(Assignment): Continue the passage on data structures for answering vertex-connectivity cut queries, starting after its last sentence.

(Page excerpt):
Let κ(s,t) denote the maximum number of internally disjoint st-paths in an undirected graph G. We consider designing a data structure that includes a list of cuts, and answers the following query: given s,t ∈ V, determine whether κ(s,t) ≤ k, and if so, return a pointer to an st-cut of size ≤ k (or to a minimum st-cut) in the list. A trivial data structure that includes a list of n(n-1)/2 cuts and requires Θ(kn²) space can answer each query in O(1) time. We obtain the following results.  
- In the case when G is k-connected, we show that 2n cuts suffice, and that these cuts can be partitioned into 2k+1 laminar families. Thus using space O(kn) we can answers each min-cut query in O(1) time, slightly improving and substantially simplifying the proof of a recent result of Pettie and Yin [S. Pettie and L. Yin, 2021]. We then extend this data structure to subset k-connectivity.

(Dataset excerpt):
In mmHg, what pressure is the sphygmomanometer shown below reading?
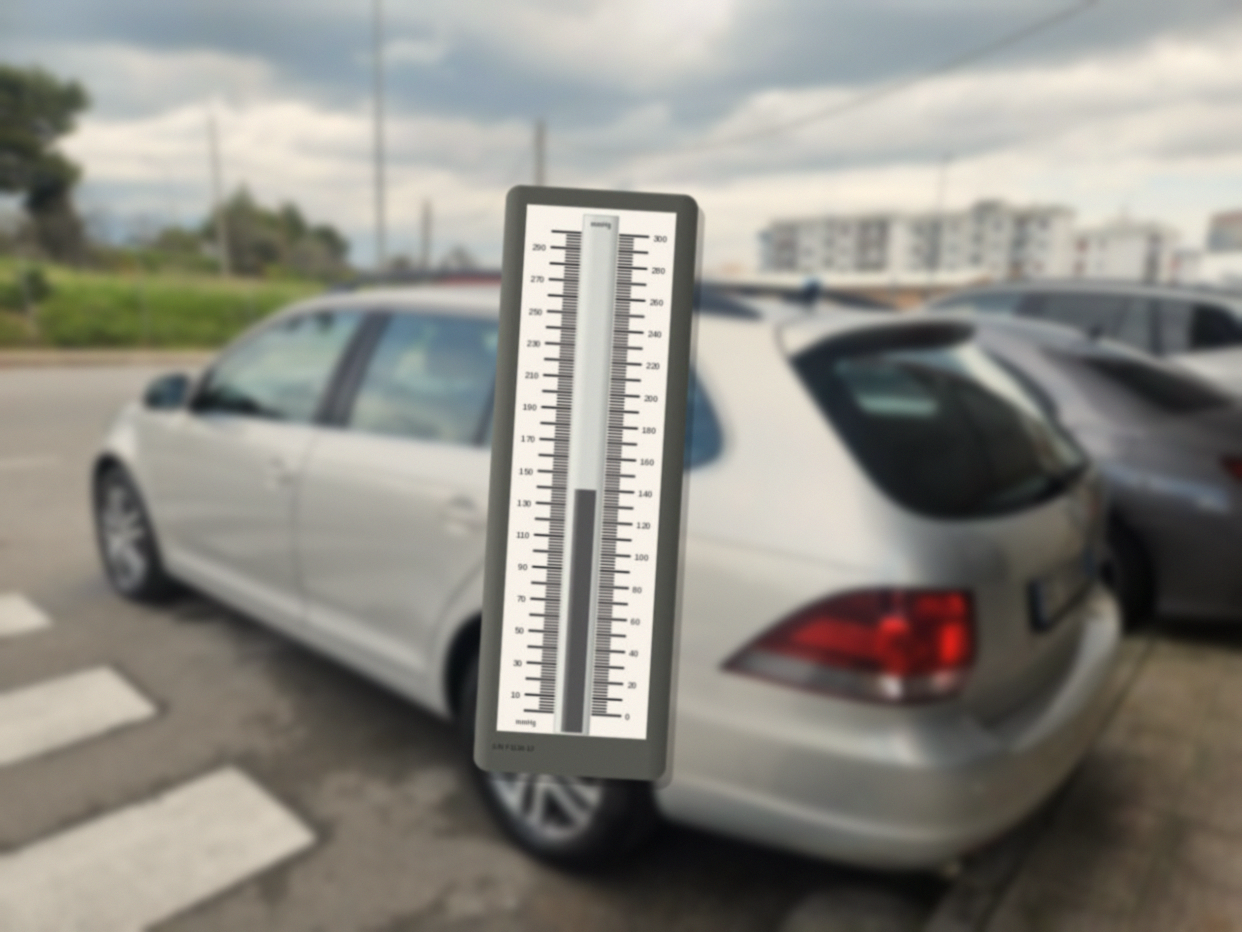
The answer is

(Expected answer):
- In the general case we show that (2k+1)n cuts suffice to return an st-cut of size ≤ k, and a list of size k(k+2)n contains a minimum st-cut for every s,t ∈ V. Combining our subset k-connectivity data structure with the data structure of Hsu and Lu [T-H. Hsu and H-I. Lu, 2009] for checking k-connectivity, we give an O(k² n) space data structure that returns an st-cut of size ≤ k in O(log k) time, while O(k³ n) space enables to return a minimum st-cut.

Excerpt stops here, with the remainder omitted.